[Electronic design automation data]
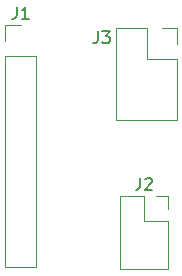
<source format=gbr>
G04 #@! TF.GenerationSoftware,KiCad,Pcbnew,(5.1.5-0-10_14)*
G04 #@! TF.CreationDate,2020-05-14T21:48:16+01:00*
G04 #@! TF.ProjectId,SnapICSP,536e6170-4943-4535-902e-6b696361645f,rev?*
G04 #@! TF.SameCoordinates,Original*
G04 #@! TF.FileFunction,Legend,Top*
G04 #@! TF.FilePolarity,Positive*
%FSLAX46Y46*%
G04 Gerber Fmt 4.6, Leading zero omitted, Abs format (unit mm)*
G04 Created by KiCad (PCBNEW (5.1.5-0-10_14)) date 2020-05-14 21:48:16*
%MOMM*%
%LPD*%
G04 APERTURE LIST*
%ADD10C,0.120000*%
%ADD11C,0.150000*%
G04 APERTURE END LIST*
D10*
X87570000Y53086000D02*
X87570000Y35246000D01*
X87570000Y35246000D02*
X90230000Y35246000D01*
X90230000Y35246000D02*
X90230000Y53086000D01*
X90230000Y53086000D02*
X87570000Y53086000D01*
X87570000Y54356000D02*
X87570000Y55686000D01*
X87570000Y55686000D02*
X88900000Y55686000D01*
X101390000Y39132000D02*
X101390000Y35072000D01*
X101390000Y35072000D02*
X97270000Y35072000D01*
X97270000Y35072000D02*
X97270000Y41192000D01*
X97270000Y41192000D02*
X99330000Y41192000D01*
X99330000Y41192000D02*
X99330000Y39132000D01*
X99330000Y39132000D02*
X101390000Y39132000D01*
X101390000Y40132000D02*
X101390000Y41192000D01*
X101390000Y41192000D02*
X100390000Y41192000D01*
X102168000Y52832000D02*
X102168000Y47692000D01*
X102168000Y47692000D02*
X96968000Y47692000D01*
X96968000Y47692000D02*
X96968000Y55432000D01*
X96968000Y55432000D02*
X99568000Y55432000D01*
X99568000Y55432000D02*
X99568000Y52832000D01*
X99568000Y52832000D02*
X102168000Y52832000D01*
X102168000Y54102000D02*
X102168000Y55432000D01*
X102168000Y55432000D02*
X100898000Y55432000D01*
D11*
X88566666Y57233619D02*
X88566666Y56519333D01*
X88519047Y56376476D01*
X88423809Y56281238D01*
X88280952Y56233619D01*
X88185714Y56233619D01*
X89566666Y56233619D02*
X88995238Y56233619D01*
X89280952Y56233619D02*
X89280952Y57233619D01*
X89185714Y57090761D01*
X89090476Y56995523D01*
X88995238Y56947904D01*
X98996666Y42739619D02*
X98996666Y42025333D01*
X98949047Y41882476D01*
X98853809Y41787238D01*
X98710952Y41739619D01*
X98615714Y41739619D01*
X99425238Y42644380D02*
X99472857Y42692000D01*
X99568095Y42739619D01*
X99806190Y42739619D01*
X99901428Y42692000D01*
X99949047Y42644380D01*
X99996666Y42549142D01*
X99996666Y42453904D01*
X99949047Y42311047D01*
X99377619Y41739619D01*
X99996666Y41739619D01*
X95424666Y55157619D02*
X95424666Y54443333D01*
X95377047Y54300476D01*
X95281809Y54205238D01*
X95138952Y54157619D01*
X95043714Y54157619D01*
X95805619Y55157619D02*
X96424666Y55157619D01*
X96091333Y54776666D01*
X96234190Y54776666D01*
X96329428Y54729047D01*
X96377047Y54681428D01*
X96424666Y54586190D01*
X96424666Y54348095D01*
X96377047Y54252857D01*
X96329428Y54205238D01*
X96234190Y54157619D01*
X95948476Y54157619D01*
X95853238Y54205238D01*
X95805619Y54252857D01*
M02*

</source>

Work to complete >> Go through the lines above and count those with the string "KiCad". Reply with the count and nothing more.

Output below >> 2